Today's data centers consume between 1% and 3% of all electricity worldwide. Over 80% (Reference 1) of this electricity is currently generated by burning fossil fuels, and electricity generation is the largest source of greenhouse gas emissions worldwide. However, data centers continue to expand as new services are constantly being offered to consumers and organizations. Advanced computing technologies that include CPU level generational enhancements, heterogeneous computing, and faster storage and networking enable more complex analytics and simulations to be brought into mainstream workloads.
Several new hardware architectures have appeared as AI moves from a research topic into corporate workflows to enhance business goals. AI training and inference are significantly sped up using these innovative designs compared to traditional CPU-only applications. With performance in the petaflop range for specific applications, such systems still require a host CPU and generate tremendous amounts of heat.
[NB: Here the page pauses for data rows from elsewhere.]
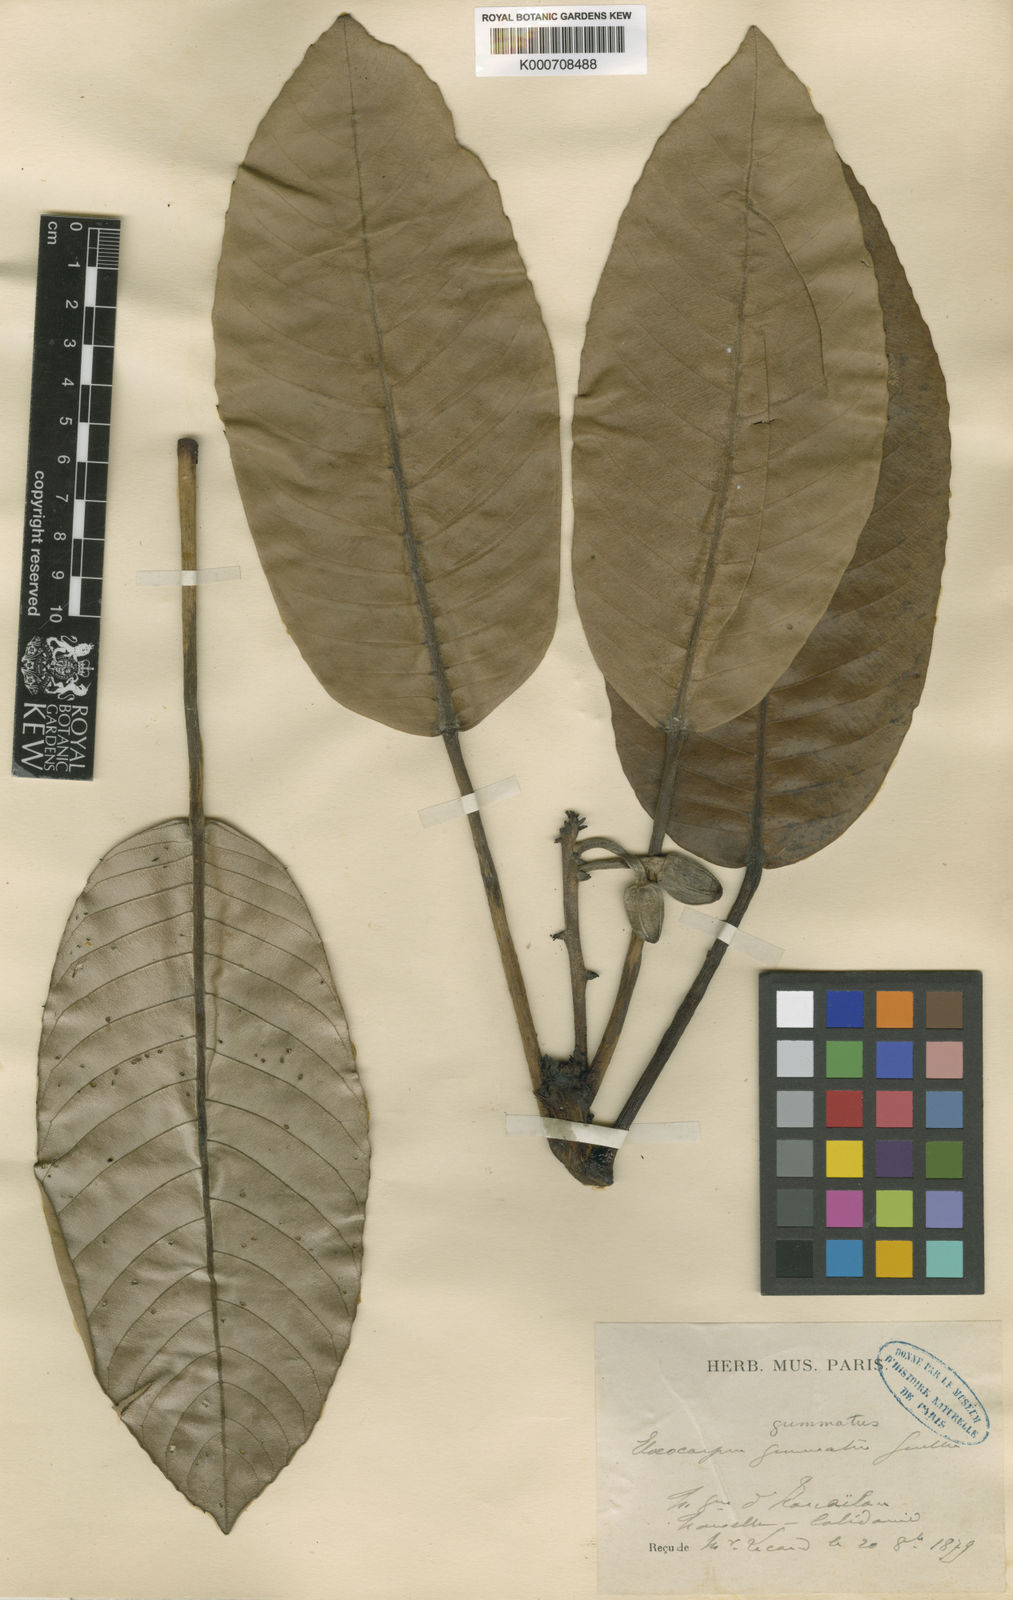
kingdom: Plantae
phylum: Tracheophyta
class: Magnoliopsida
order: Oxalidales
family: Elaeocarpaceae
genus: Elaeocarpus
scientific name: Elaeocarpus gummatus
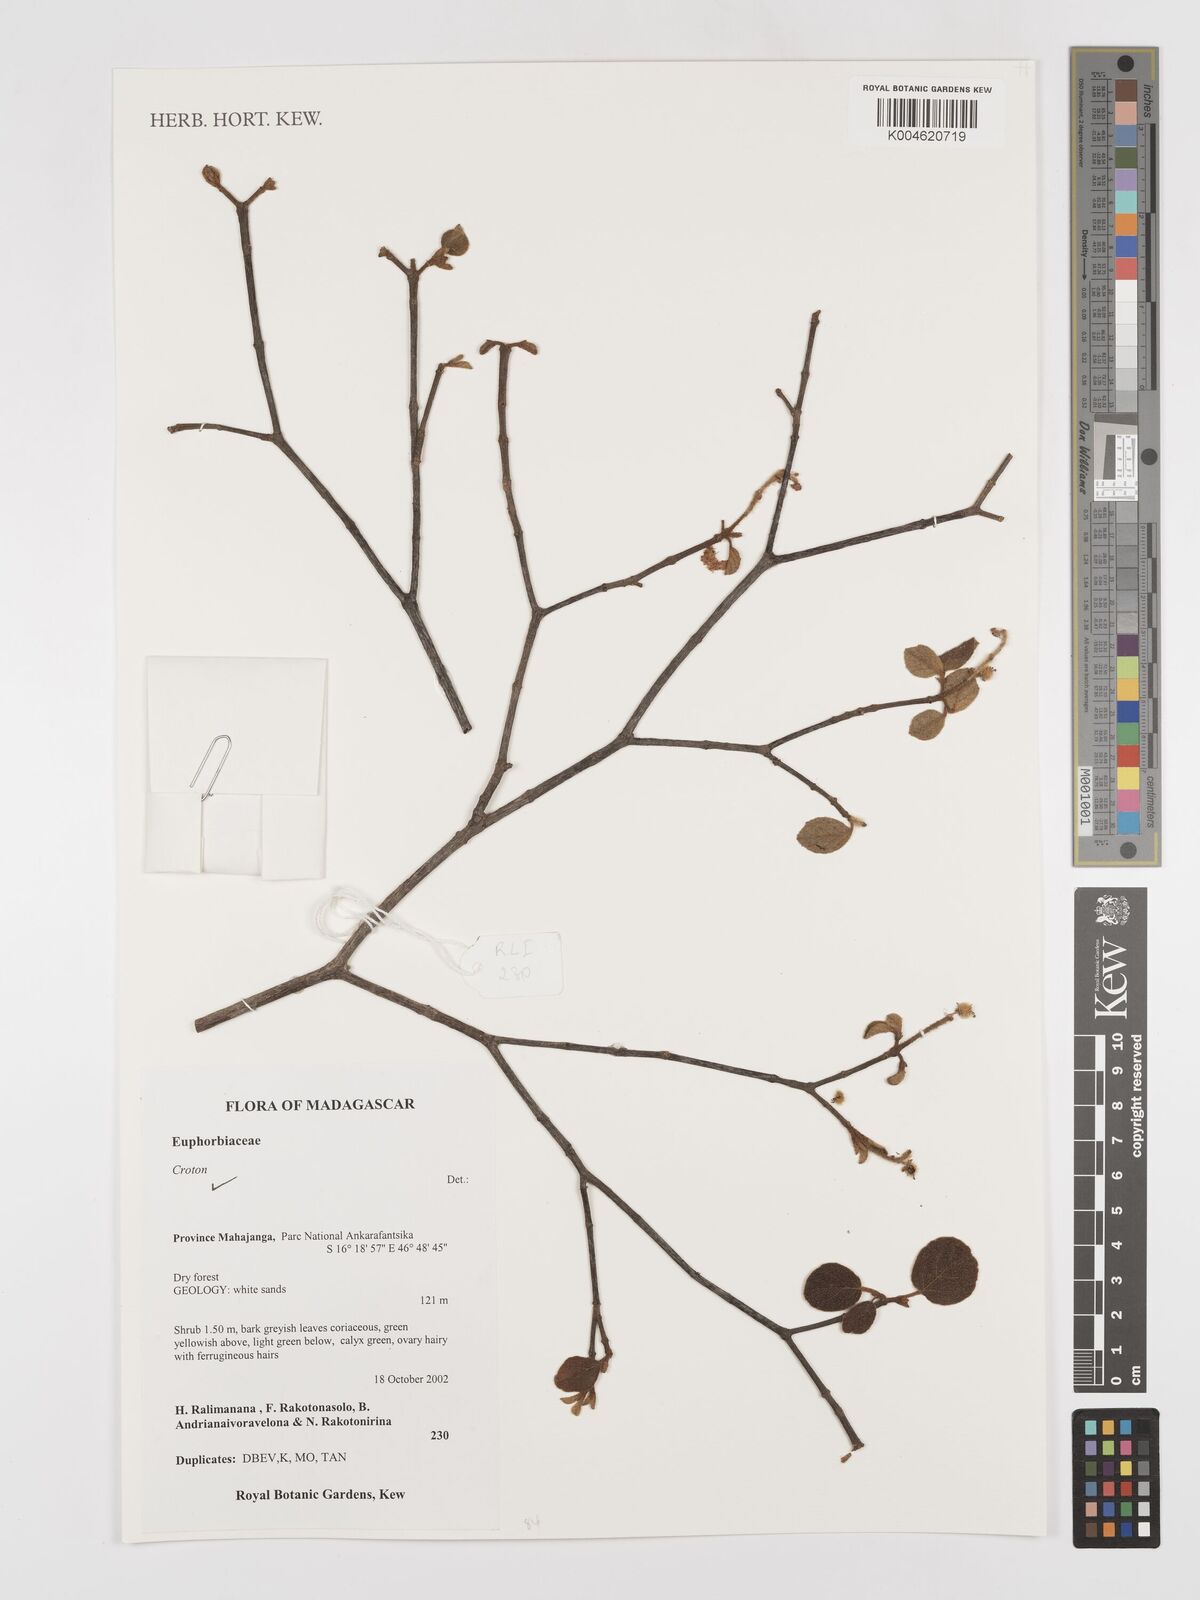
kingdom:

The search for a COVID-19 vaccine and related research into the global pandemic has brought to the forefront the role that HPC technologies can play in critical health care research. United States National Labs have been involved in several research projects, lending their HPC expertise to finding a cure and understanding mutations. One example is the Lawrence Livermore National Lab (LLNL) Ruby cluster, which is being used for various research challenges. Ruby is being used for unclassified research that includes neutron imaging radiograph and fusion research. Other work being done on Ruby is as varied as asteroid detection, moon formation, and high-fidelity fission processes. On the health care front, Ruby is being used to search for therapeutic drugs and designer antibodies to fight SARS-CoV-2. The system is comprised of Supermicro TwinPro® nodes in 26 racks for a total of 1,512 nodes using 3rd Gen Intel® Xeon® processors with built-in AI acceleration.
While large HPC systems can be built up from individual servers, the power consumption of a sizeable multi-rack installation can be significant. The environmental impact of such large data centers can be measured in megawatt-hours and then translated into the amount of CO2 released, based on the power plants used to generate the consumed electricity. Data center operators can make several choices to reduce the environmental impact of HPC (or enterprise) data centers.
Renewable purchase power – Many utility companies make available the choice to choose where the electricity that is generated comes from. With about 80% of the worldwide electricity generated through fossil fuels, this choice can have an enormous impact on the environmental effects from the operation of large data centers.
Efficient data center organization – By keeping hot air generated by the servers away from the colder air that is drawn over the CPUs and other components, more efficient cooling will result. Cold aisles and hot aisles need to contain their air. The most efficient way to keep the cold and hot air separate is to enclose either of these aisles with containment solutions. By implementing distinct hot and cold aisles, data centers can increase the temperate of their inlet air.
Use liquid cooling when appropriate – For systems that are running a high percentage of the time and are high wattage TDP CPUs, liquid cooling may be an option. Since liquid cooling is about 1,000X more efficient than air cooling (liquid molecules are closer together), this cooling technique will result in cost savings over time due to less power used.
Investigate server power consumption at workload profiles – Although most HPC servers today use the same underlying CPUs and GPUs, differences in the mechanical design affect power consumption. Using advanced mechanical and modeling techniques, optimal airflow over the components can be modeled, resulting in lower fan speeds and less overheating of the CPUs and GPUs.
Select the right-sized system – With various form factors to choose from containing different CPU, GPU, memory, and storage capabilities, choices must be made based on workload and time to result requirements. Systems that can share larger fans typically result in lower power usage, as larger fans will not have to work as hard as smaller fans to keep the servers cool.
Choose more efficient CPUs – With recent announcements from the major CPU suppliers, system vendors offer new servers with the latest CPUs. On a performance per watt measurement, these new systems are faster for HPC applications due to faster clock rates, more cores, and faster bus speeds, and they perform more work (think applications) per watt of electricity.
Don't forget associated hardware – Persistent memory can significantly affect performance when used in AppDirect mode. This allows developers to use the persistent memory as a cache for data, although not as fast as DRAM, but an order of magnitude faster than storage devices.
Supermicro offers a wide range of servers for many applications. In the HPC domain, Supermicro offers the latest 3rd Gen Intel Xeon Scalable processors and 3rd Gen AMD EPYC™ processors in different form factors. With the densest CPU and GPU models on the market, Supermicro can deliver a higher total GHz per square foot of data center space. In addition, the environmental impact of Supermicro servers is reduced due to innovative mechanical designs. Liquid cooling is also an option for data centers that require the densest rack installations, providing cooling for very high-performance configurations.